To get a feel for long-term inflation trends in the United States, we analyzed two separate measures: the Retroactive Consumer Price Index (R-CPI-U-RS) series from the Bureau of Labor. Statistics and the personal consumption expenditure price index from the Bureau of Economic Analysis.

At least one thing is clear: a resurgence in the inflation rate is by no means a uniquely American concern. A Pew Research Center analysis of data from 46 countries reveals that the inflation rate in the third quarter of 2021 was higher in most of them (39) than in the pre-pandemic third quarter of 2019. In 16 of those countries, including the United States, the inflation rate was more than 2 percentage points higher in the last quarter than in the same period of 2019. (For this analysis, we used data from the United Nations Economic Cooperation and Development, a group of mostly highly developed democratic countries. Data covers 38 OECD member countries, plus eight other economically important countries.)
At 5.3%, the United States had the eighth highest annual inflation rate in the third quarter of 2021 among the 46 countries examined, slightly ahead of Poland.

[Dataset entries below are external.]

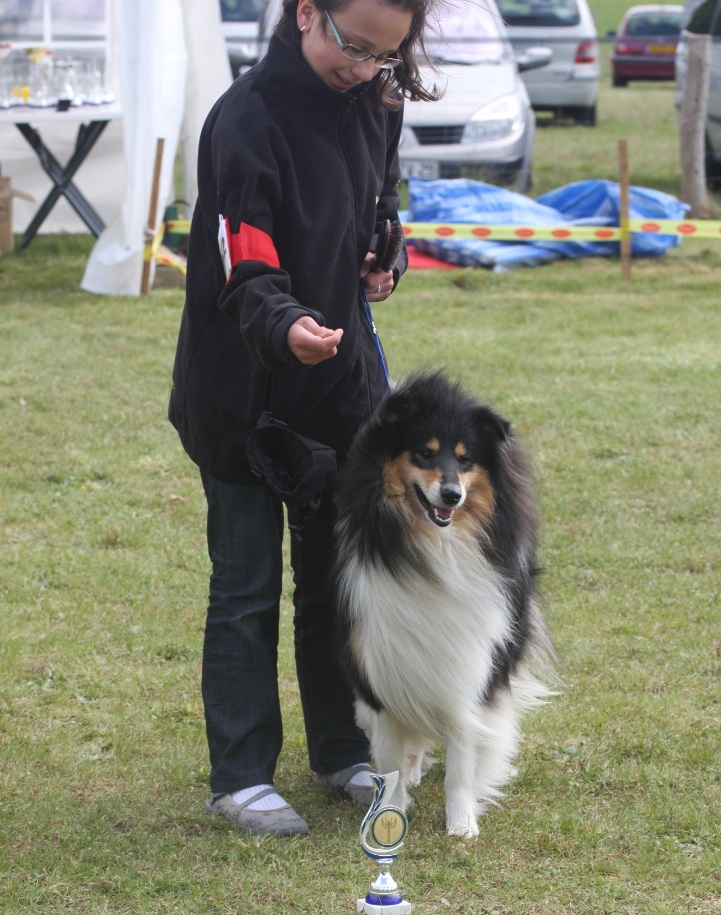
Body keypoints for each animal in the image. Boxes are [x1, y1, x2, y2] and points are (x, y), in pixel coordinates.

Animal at [332, 370, 552, 836]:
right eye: (425, 452)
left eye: (466, 460)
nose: (451, 495)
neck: (435, 548)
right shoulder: (380, 667)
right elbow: (392, 755)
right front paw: (390, 811)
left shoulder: (471, 670)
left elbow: (462, 756)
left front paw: (461, 824)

The to augment The inflation rate in the United States – 3.58 percentage points between the third quarter of 2019 and the third quarter of 2021 – was the third highest in the study group, behind only Brazil and Turkey, which have both have significantly higher inflation rates in general than the US does.

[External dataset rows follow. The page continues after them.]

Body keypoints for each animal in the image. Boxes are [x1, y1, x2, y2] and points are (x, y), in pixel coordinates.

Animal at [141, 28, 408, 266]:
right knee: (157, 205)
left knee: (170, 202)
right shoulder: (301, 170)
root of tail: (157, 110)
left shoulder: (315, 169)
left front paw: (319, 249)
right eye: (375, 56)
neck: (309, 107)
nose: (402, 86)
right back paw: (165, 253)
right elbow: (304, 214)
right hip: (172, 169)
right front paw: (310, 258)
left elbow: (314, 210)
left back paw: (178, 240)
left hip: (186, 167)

Regardless of the absolute level of inflation in each country, many show variations along the same pattern: relatively low inflation before the COVID-19 pandemic hits in the first quarter of 2020; stable or falling inflation for the rest of the year and into 2021, as many governments have sharply cut back most economic activity; and rising inflation in the second and third quarters of this year, as the world struggled to return to a near-normal situation.

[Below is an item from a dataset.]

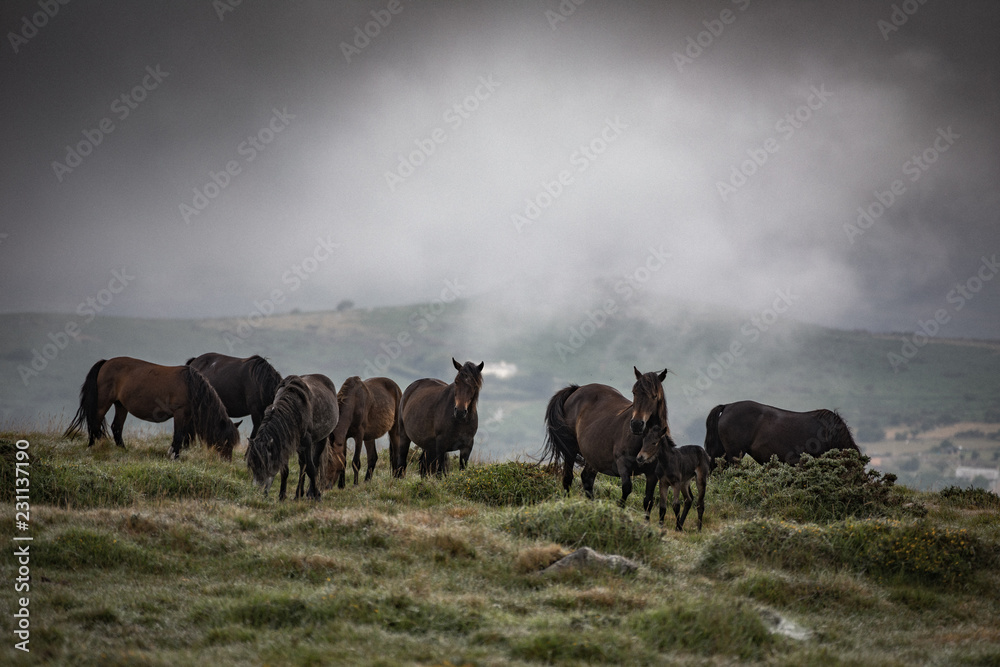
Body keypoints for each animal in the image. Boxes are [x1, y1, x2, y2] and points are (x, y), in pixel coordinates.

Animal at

For most of the countries in this analysis, 2021 marked a marked departure from an unusually long period of low to moderate inflation. In fact, in the decade leading up to the pandemic, 34 of 46 countries in the analysis showed average changes in inflation rates of 2.6 percent or less. In 27 of these countries, inflation rates were on average below 2%. The biggest exception has been Argentina, whose economy has been plagued by high inflation and other ills for decades. The OECD does not have data on Argentina’s inflation rates before 2018, but during the period 2018-19 it was on average 44.4%.
On the other end of the spectrum is Japan, which for more than two decades struggled with persistently low inflation and periodic deflation, or falling prices, mostly unsuccessful. In the first quarter of 2020, Japan’s inflation rate reached an anemic level of 0.7%. It moved into deflationary territory in the last quarter of 2020 and has remained there ever since: consumer prices in the third quarter of this year were 0.2% below their level in the third quarter of 2020.
A few other countries have deviated from the general pattern of troughs and surges. In Iceland and Russia, for example, inflation has been rising steadily throughout the pandemic, and not just in recent months. In Indonesia, inflation fell very early and remained at low levels. In Mexico, the inflation rate declined slightly during the 2020 lockdown but returned quickly, reaching 5.8% in the third quarter of 2021, the highest level since the fourth quarter of 2017. And in Saudi Arabia, the trend is ‘is reversed: the inflation rate jumped at the height of the pandemic, but fell sharply in the last quarter, to just 0.4%.